In military terms, there are definite signs of progress. Pro-government troops have pushed Al Shabab into retreat. In humanitarian terms, the picture is more mixed. Aid supplies are flowing into areas taken away from Al Shabab, but fighting has sent tens of thousands of families from their homes, adding to an overall 1.5 million population of displaced Somalis.
AU forces under the African Union Mission in Somalia (AMISOM) have pushed Al Shabab forces out of Mogadishu entirely, allowing Somali citizens to return to their homes and allowing the government enough security within the city to start providing government services such as policing, schooling, and sanitation services that have been missing for decades.

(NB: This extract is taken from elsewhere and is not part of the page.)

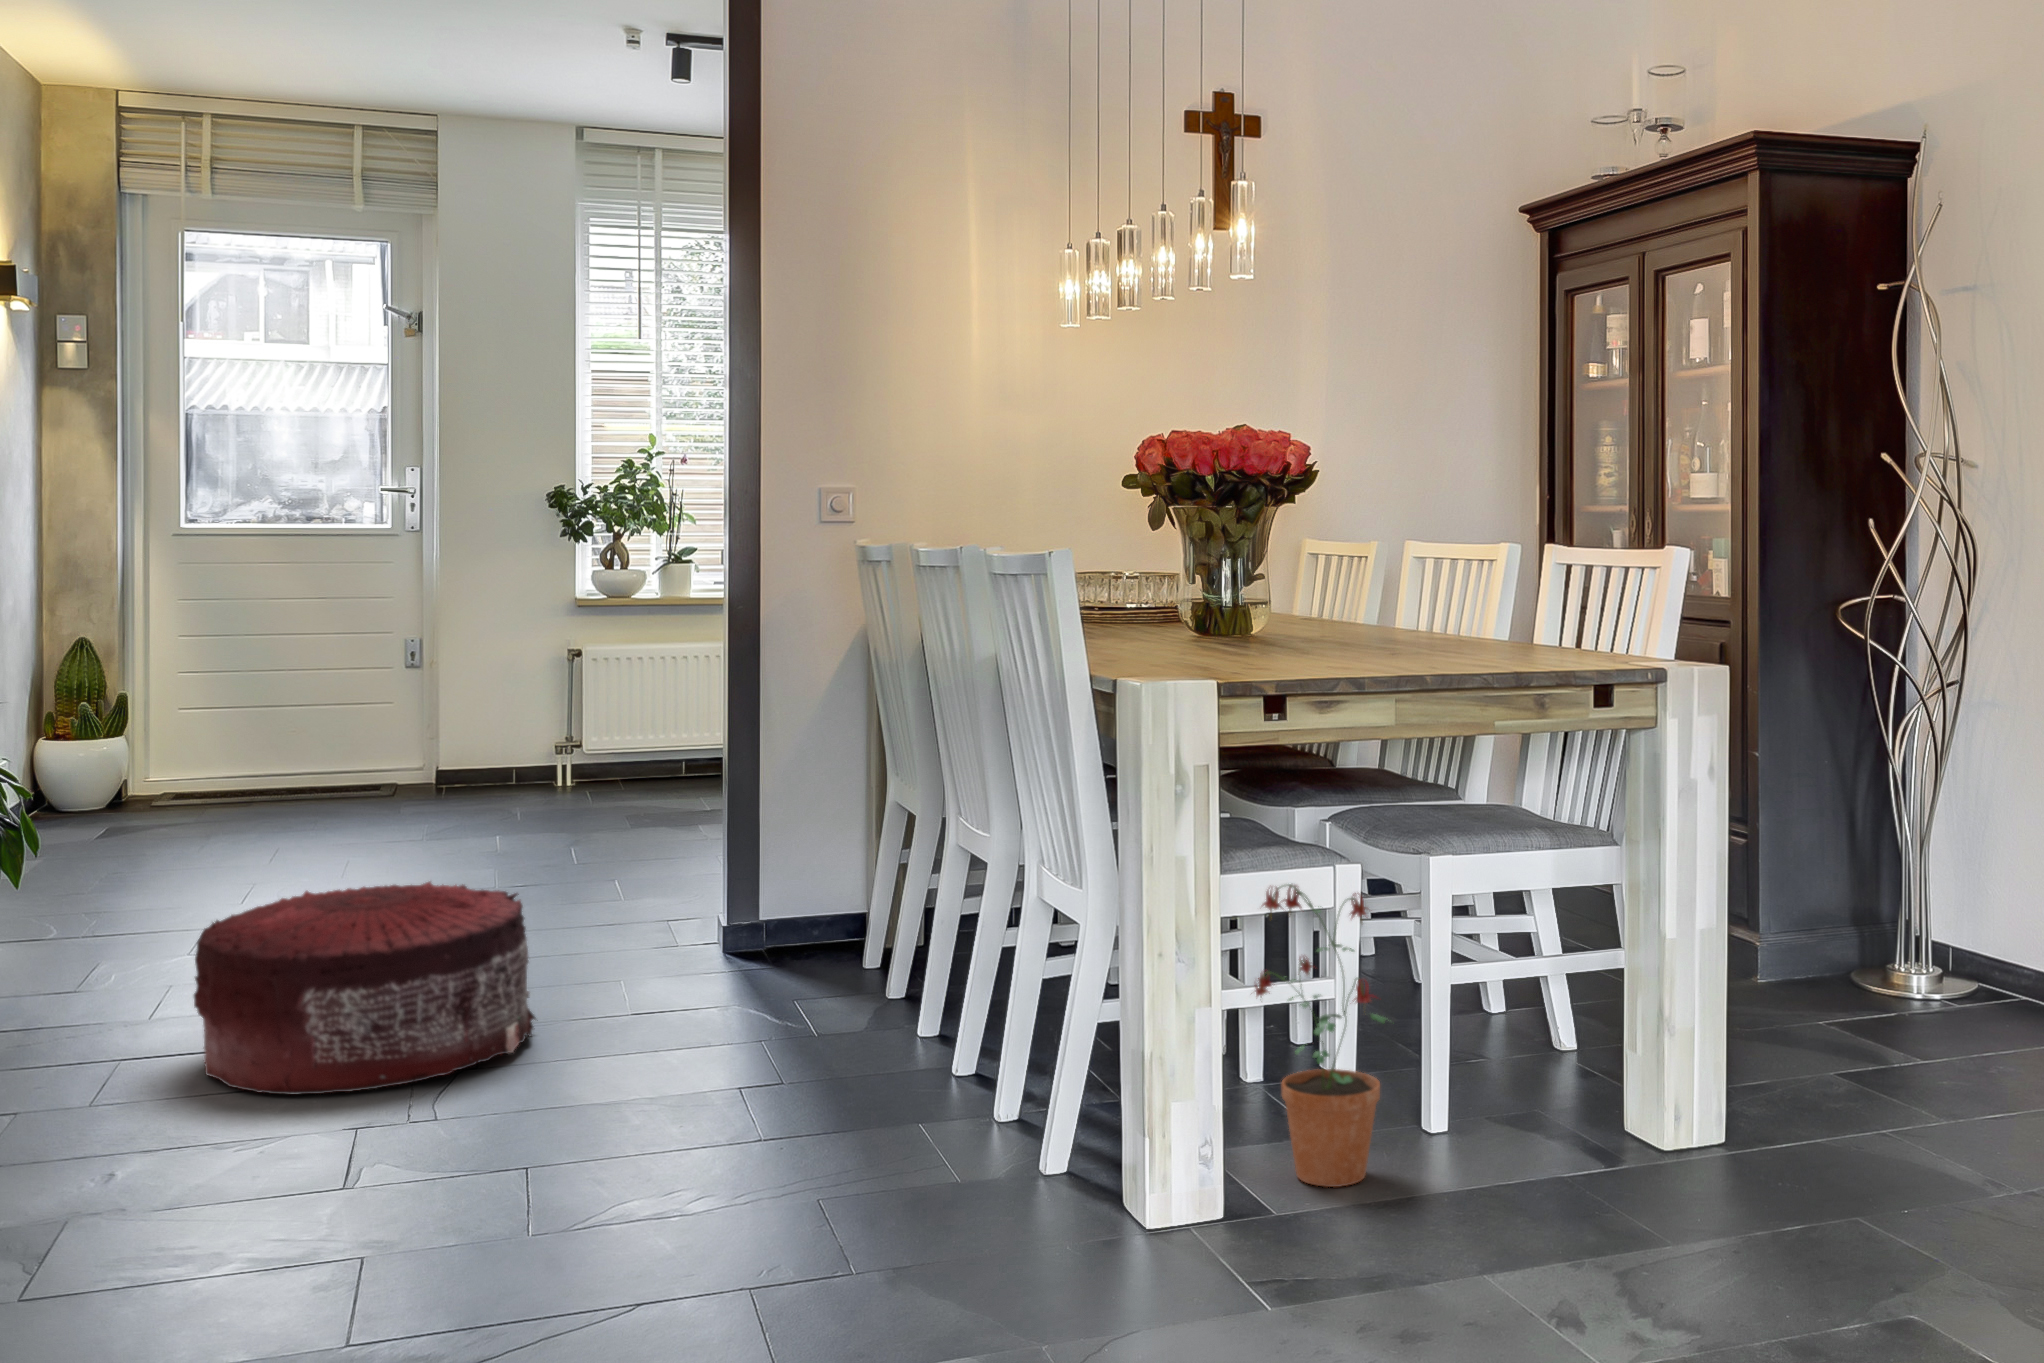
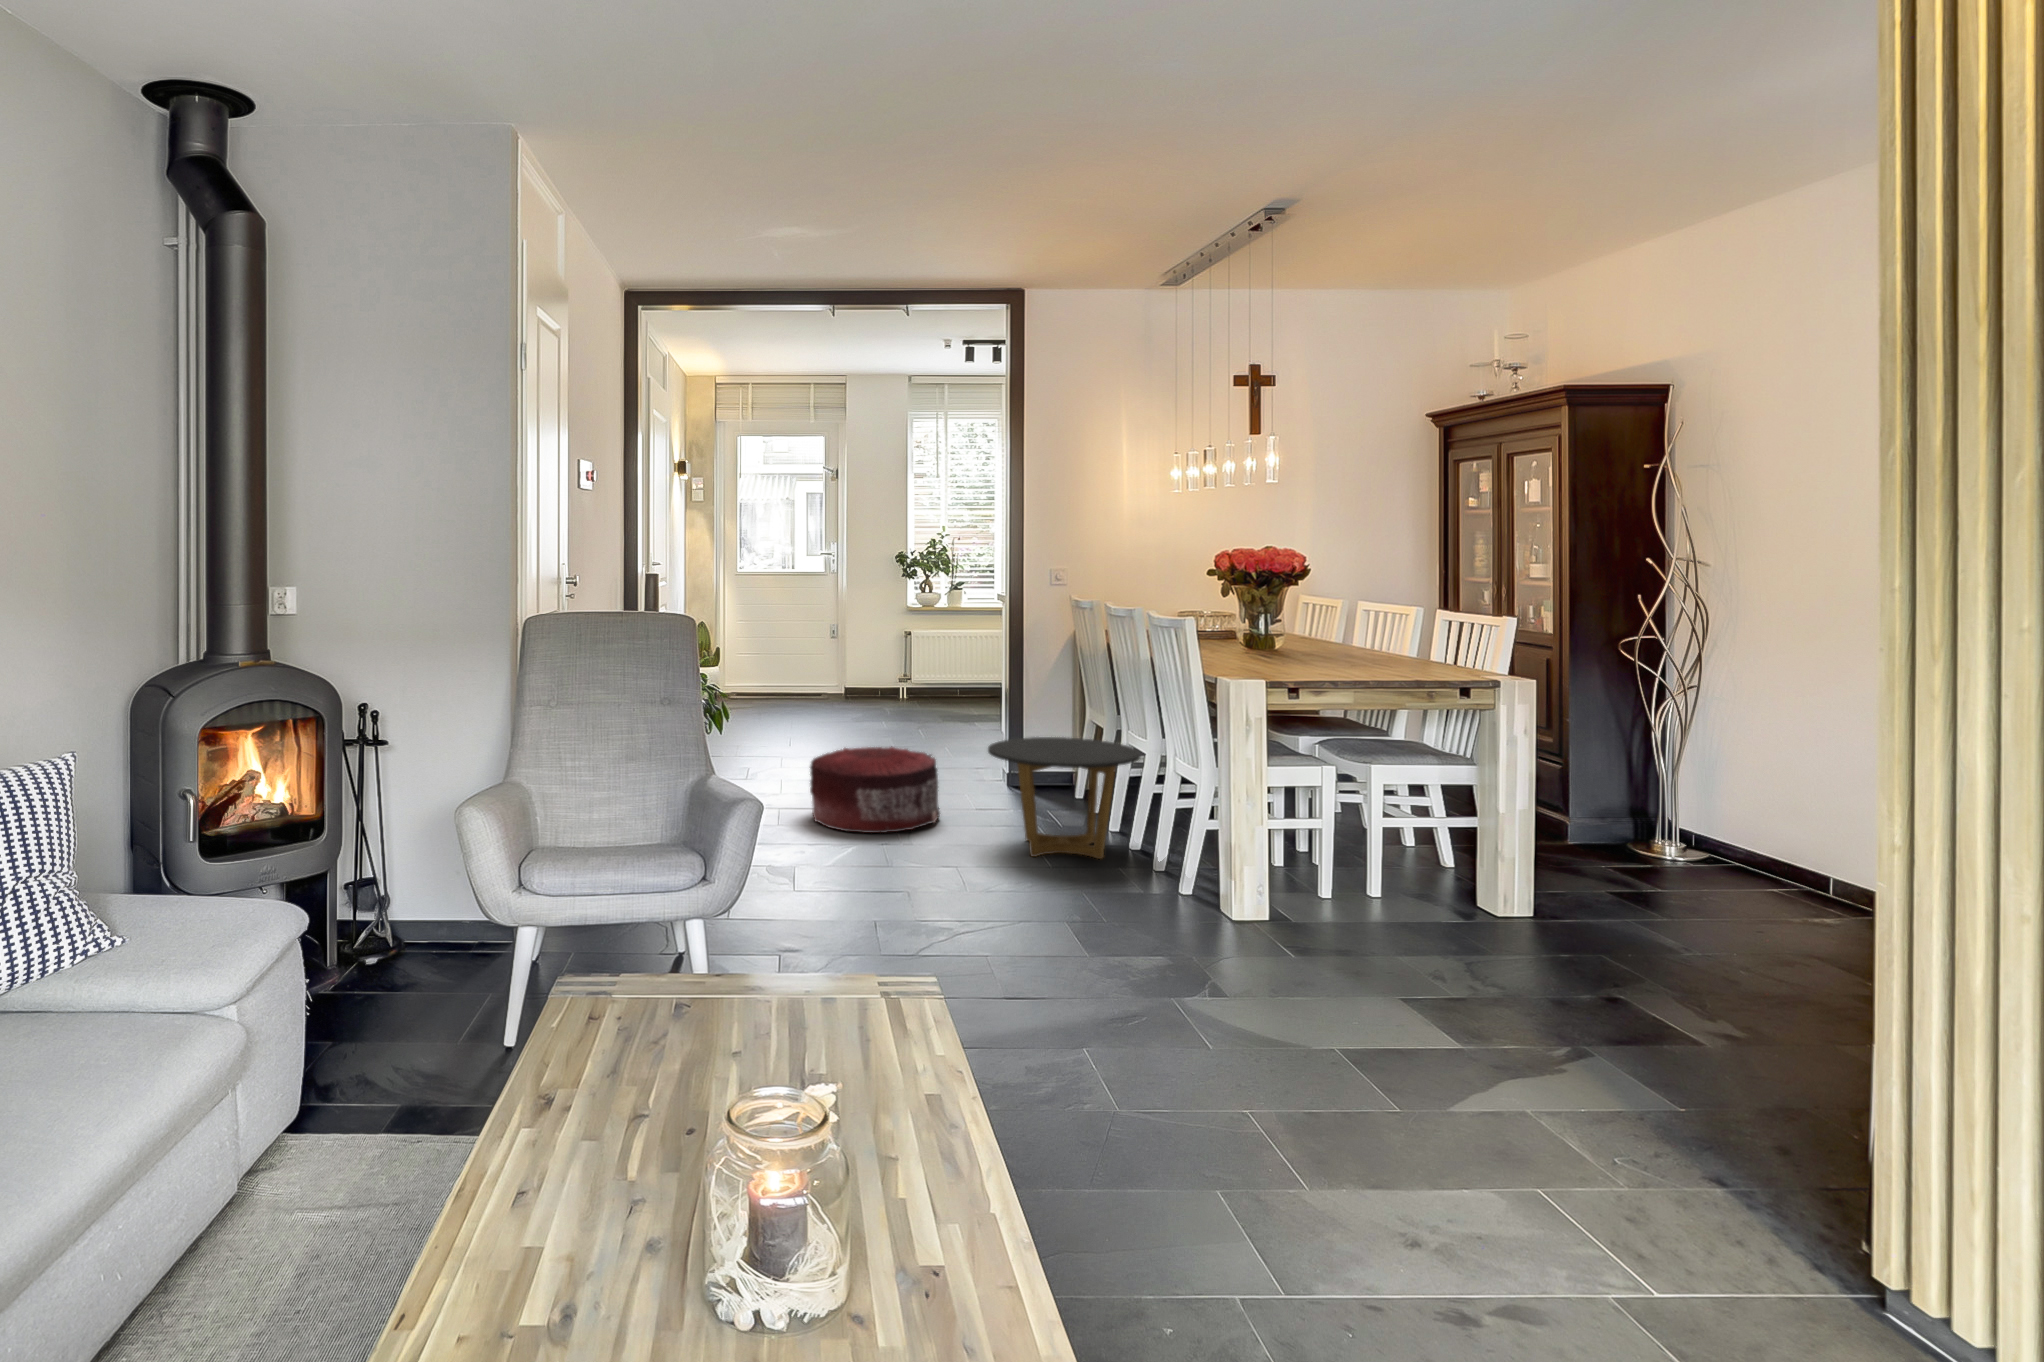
side table: none [622,837,968,1116] -> present [988,737,1140,859]
potted plant: present [1255,884,1386,1187] -> none [1281,773,1354,913]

In the south, Kenyan forces have shifted gears from a full-scale offensive against Al-Shabab positions – particularly its seaport headquarters in Kismayo – toward a more patient “pacification” or “hearts and minds” campaign to secure control over the areas they have already taken from Al Shabab. Kenyan forces entered Somalia on Oct. 16, 2011, after a spate of kidnappings and attacks on Kenyan commercial interests that Kenyan authorities blame on Al Shabab.
“We could move forward and capture towns and territory off Al-Shabab tomorrow, but what would happen?” says Kenyan Lt. Col. Jeff Nyagah, commander of this battle sector, quoted by Agence France Presse.
“Al-Shebab would mingle with the people and attack, so we are doing a pacification operation to ensure they don’t disrupt the gains we have made.”
But in the west, Ethiopian troops and troops loyal to the Somali transitional government have taken key towns of Beledweyne and also Somalia’s third-largest city, Baidoa. The Somali news service, Shabelle, reported today that a massive blast – possibly landmine booby-traps – shook Baidoa after Al Shabab retreated from the town. There have been no reports yet of casualties.